11 messages in com.mysql.lists.bugsRE: Rare crash| From | Sent On | Attachments |
|---|---|---|
| Steven Roussey | 17 Jul 2001 19:01 | |
| Michael Widenius | 18 Jul 2001 02:00 | |
| Sasha Pachev | 18 Jul 2001 18:04 | |
| Steven Roussey | 19 Jul 2001 16:12 | |
| Steven Roussey | 19 Jul 2001 16:35 | |
| Sinisa Milivojevic | 20 Jul 2001 03:43 | |
| Steven Roussey | 20 Jul 2001 12:59 | |
| Steven Roussey | 20 Jul 2001 12:59 | |
| Michael Widenius | 20 Jul 2001 15:01 | |
| Sasha Pachev | 20 Jul 2001 15:40 | |
| Sinisa Milivojevic | 21 Jul 2001 03:41 |
| Subject: | RE: Rare crash![]() |
|---|---|
| From: | Steven Roussey (srou...@network54.com) |
| Date: | 07/19/2001 04:35:33 PM |
| List: | com.mysql.lists.bugs |
key_buffer_size=83881984 record_buffer=2093056 sort_buffer=2097144 max_used_connections=800 max_connections=800 threads_connected=273 It is possible that mysqld could use up to key_buffer_size + (record_buffer + sort_buffer)*max_connections = 3355509 K bytes of memory Fatal signal 11 while backtracing Hope that's ok, if not, decrease some variables in the equation
From the above, assuming that the data was not corrupted we can tell that:
* you managed to staturate your max_connections, so it looks like some trouble was brewing * your record buffer and sort buffer are big enough to run your system out of RAM in times of trouble
Yes. There was a query that locked a table and everything filled up and went boom while waiting. Row locking will be nice some day... I think similar things have done this before looking back into the error log (an automatic repair table a few days ago caused the server to crash since it locked the table up). For us, we can change the max_connections to about 400 which might help it enough to prevent crashing in these cases. We can avoid long queries, but we will have to keep an eye on max_connections in case a table gets repaired. The same table keeps getting corrupted (once about every three weeks).

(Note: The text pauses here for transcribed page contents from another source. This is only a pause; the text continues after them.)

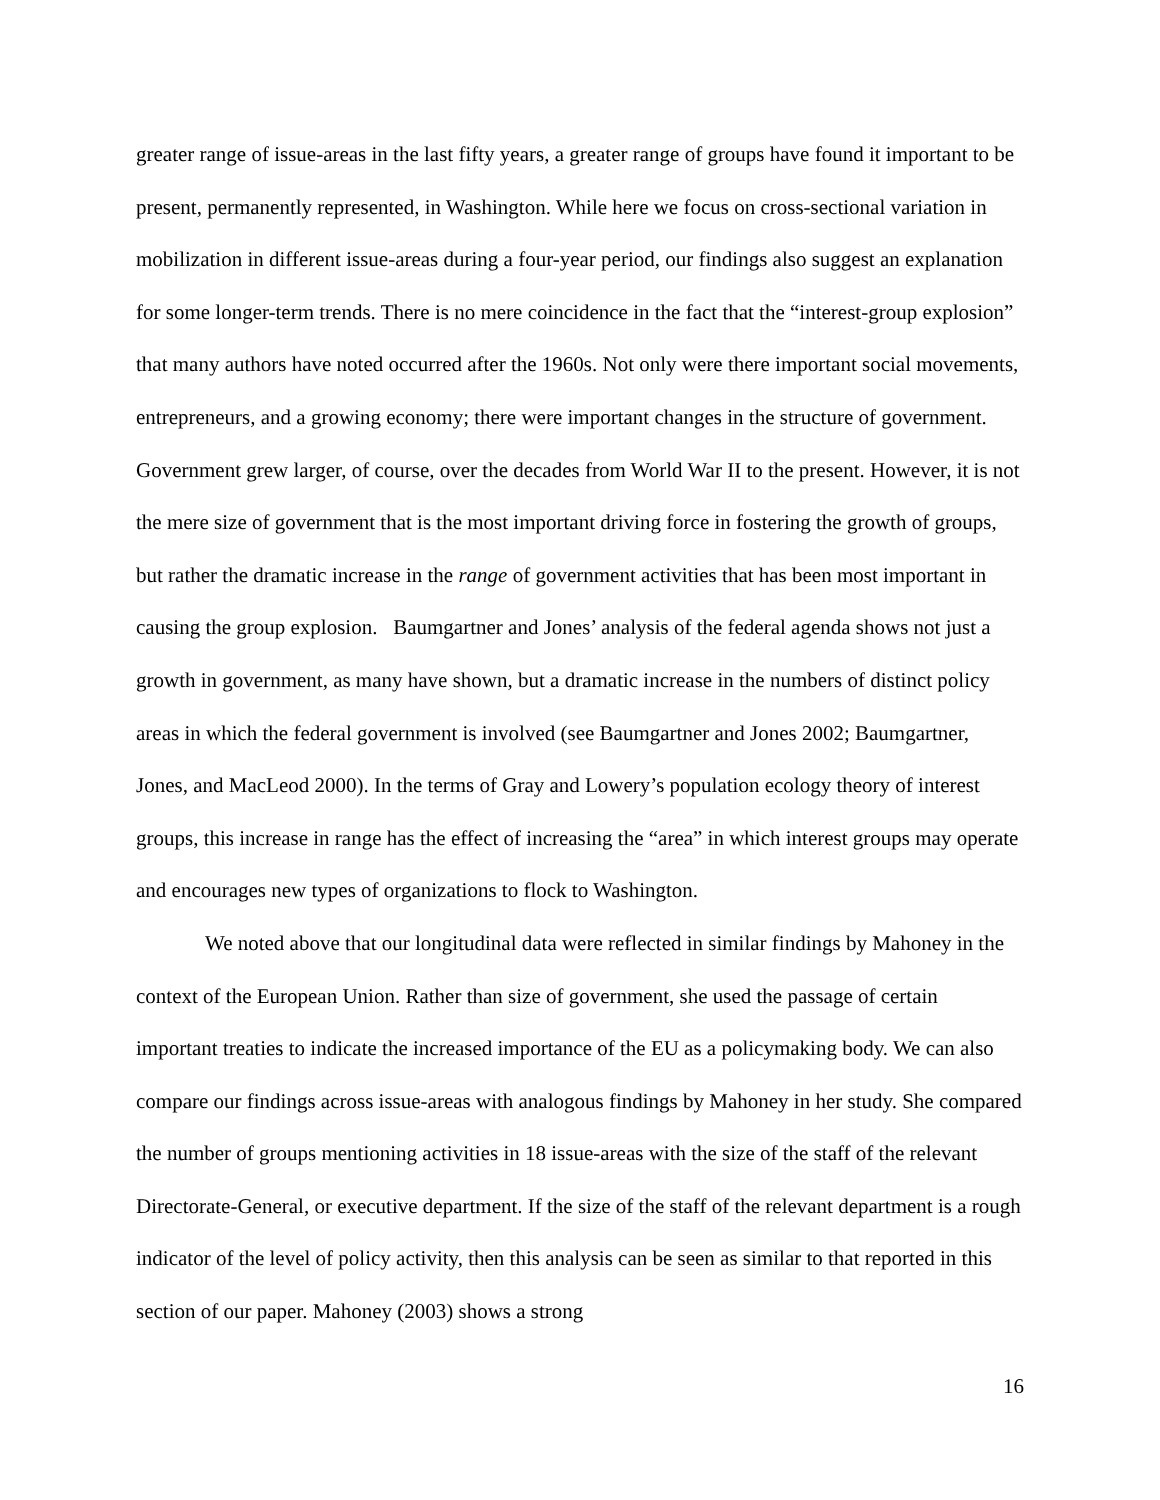greater range of issue-areas in the last fifty years, a greater range of groups have found it important to be present, permanently represented, in Washington. While here we focus on cross-sectional variation in mobilization in different issue-areas during a four-year period, our findings also suggest an explanation for some longer-term trends. There is no mere coincidence in the fact that the “interest-group explosion” that many authors have noted occurred after the 1960s. Not only were there important social movements, entrepreneurs, and a growing economy; there were important changes in the structure of government. Government grew larger, of course, over the decades from World War II to the present. However, it is not the mere size of government that is the most important driving force in fostering the growth of groups, but rather the dramatic increase in the range of government activities that has been most important in causing the group explosion. Baumgartner and Jones’ analysis of the federal agenda shows not just a growth in government, as many have shown, but a dramatic increase in the numbers of distinct policy areas in which the federal government is involved (see Baumgartner and Jones 2002; Baumgartner, Jones, and MacLeod 2000). In the terms of Gray and Lowery’s population ecology theory of interest groups, this increase in range has the effect of increasing the “area” in which interest groups may operate and encourages new types of organizations to flock to Washington.
We noted above that our longitudinal data were reflected in similar findings by Mahoney in the context of the European Union. Rather than size of government, she used the passage of certain important treaties to indicate the increased importance of the EU as a policymaking body. We can also compare our findings across issue-areas with analogous findings by Mahoney in her study. She compared the number of groups mentioning activities in 18 issue-areas with the size of the staff of the relevant Directorate-General, or executive department. If the size of the staff of the relevant department is a rough indicator of the level of policy activity, then this analysis can be seen as similar to that reported in this section of our paper. Mahoney (2003) shows a strong
16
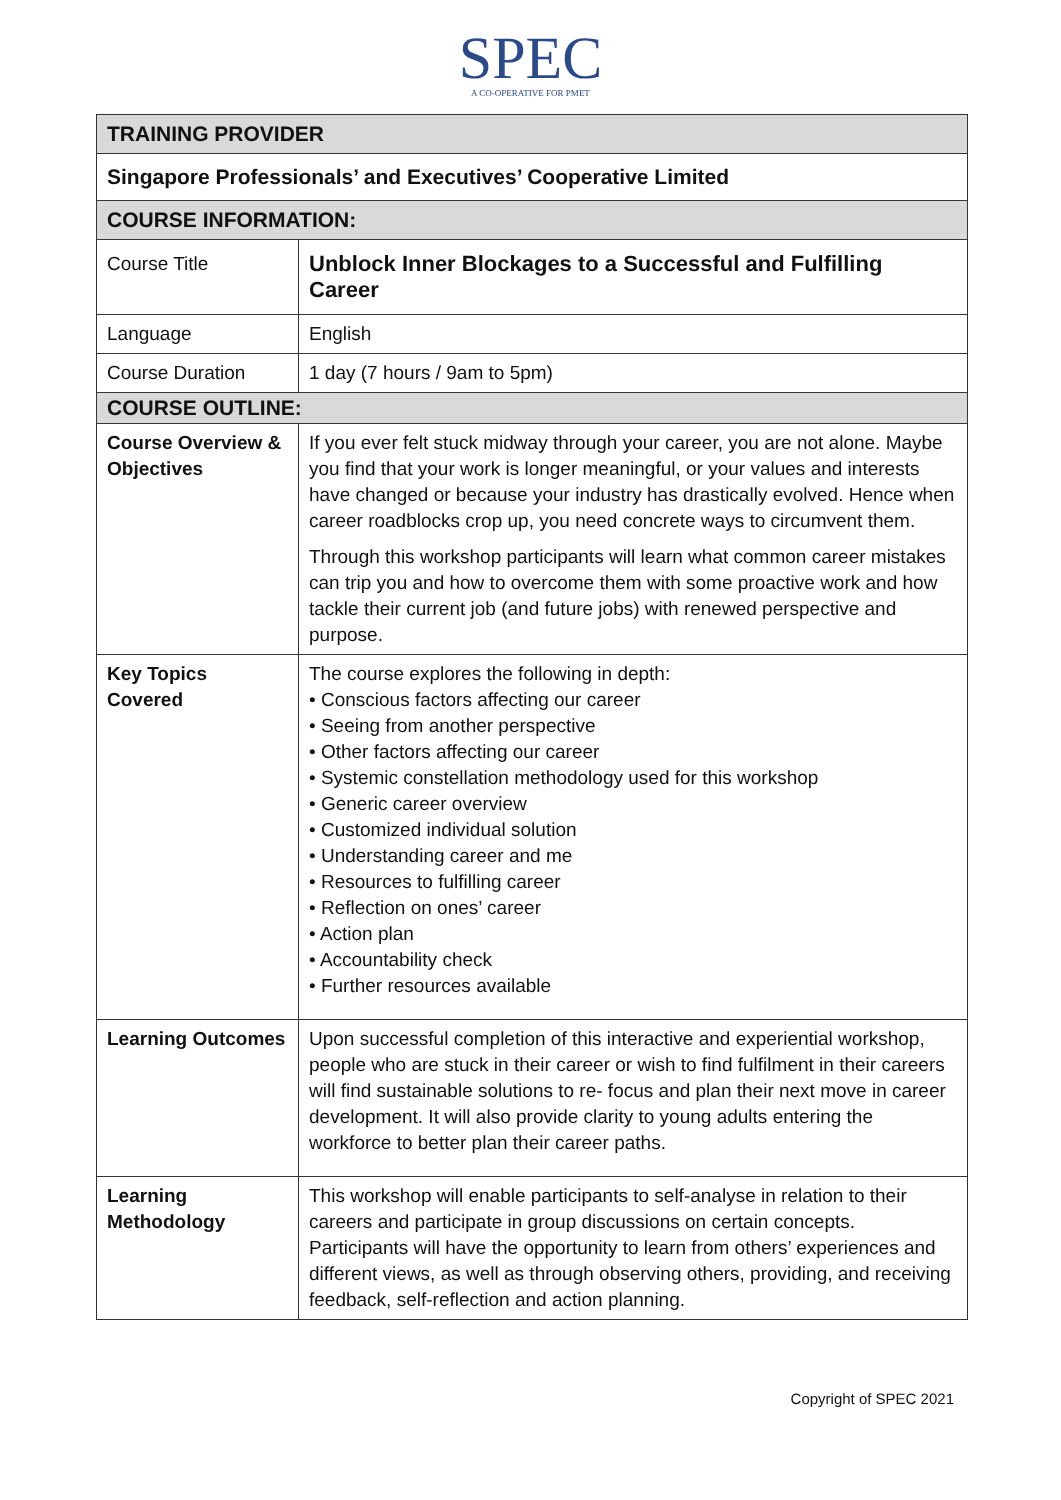SPEC
A CO-OPERATIVE FOR PMET
| TRAINING PROVIDER | |
| Singapore Professionals’ and Executives’ Cooperative Limited | |
| COURSE INFORMATION: | |
| Course Title | Unblock Inner Blockages to a Successful and Fulfilling Career |
| Language | English |
| Course Duration | 1 day (7 hours / 9am to 5pm) |
| COURSE OUTLINE: | |
| Course Overview & Objectives | If you ever felt stuck midway through your career, you are not alone. Maybe you find that your work is longer meaningful, or your values and interests have changed or because your industry has drastically evolved. Hence when career roadblocks crop up, you need concrete ways to circumvent them. Through this workshop participants will learn what common career mistakes can trip you and how to overcome them with some proactive work and how tackle their current job (and future jobs) with renewed perspective and purpose. |
| Key Topics Covered | The course explores the following in depth: • Conscious factors affecting our career • Seeing from another perspective • Other factors affecting our career • Systemic constellation methodology used for this workshop • Generic career overview • Customized individual solution • Understanding career and me • Resources to fulfilling career • Reflection on ones’ career • Action plan • Accountability check • Further resources available |
| Learning Outcomes | Upon successful completion of this interactive and experiential workshop, people who are stuck in their career or wish to find fulfilment in their careers will find sustainable solutions to re- focus and plan their next move in career development. It will also provide clarity to young adults entering the workforce to better plan their career paths. |
| Learning Methodology | This workshop will enable participants to self-analyse in relation to their careers and participate in group discussions on certain concepts. Participants will have the opportunity to learn from others’ experiences and different views, as well as through observing others, providing, and receiving feedback, self-reflection and action planning. |
Copyright of SPEC 2021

BTW - something like lxr.php.net for mysql would help me navigate unfamiliar source code so I could have a reasonable look at the code before posting this report. ;)
That would be really nice. The reason we have not done it yet is that files like sql_select.cc are so big that if the site got any level of popularity, the server would go down pretty quick.
Don't tell me lxr doesn't cache results! Arg! No one seems to write code that scales well (save for mysql, of course, minus the table locking thing in MyISAM). That drive me nuts!
You know, we have a three level object caching system that uses MySQL blobs as the cache repository. We were able to reduce the number of queries per second for a given amount of traffic by a factor of 50. MySQL's support for large blobs was the key to our using it in the beginning. BTW -- as a tip to others out there -- gzcompress serialized objects or large text messages before putting them in MySQL (and do it on the client side). It saves a lot of network traffic, disk size and accesses, and gives a great speed boost.
Threads: 237 Questions: 809021 Slow queries: 0 Opens: 298 Flush tables: 1 Open tables: 288 Queries per second avg: 444.029
That is a very nice load. Too bad we get to see this only when there are problems...
That was for 30 minutes at non-peak time. It does better than that actually. And it does it at a load of less than one all day on cheap 1999 hardware. We have more brain power here than cash, so we have to make do with what we got.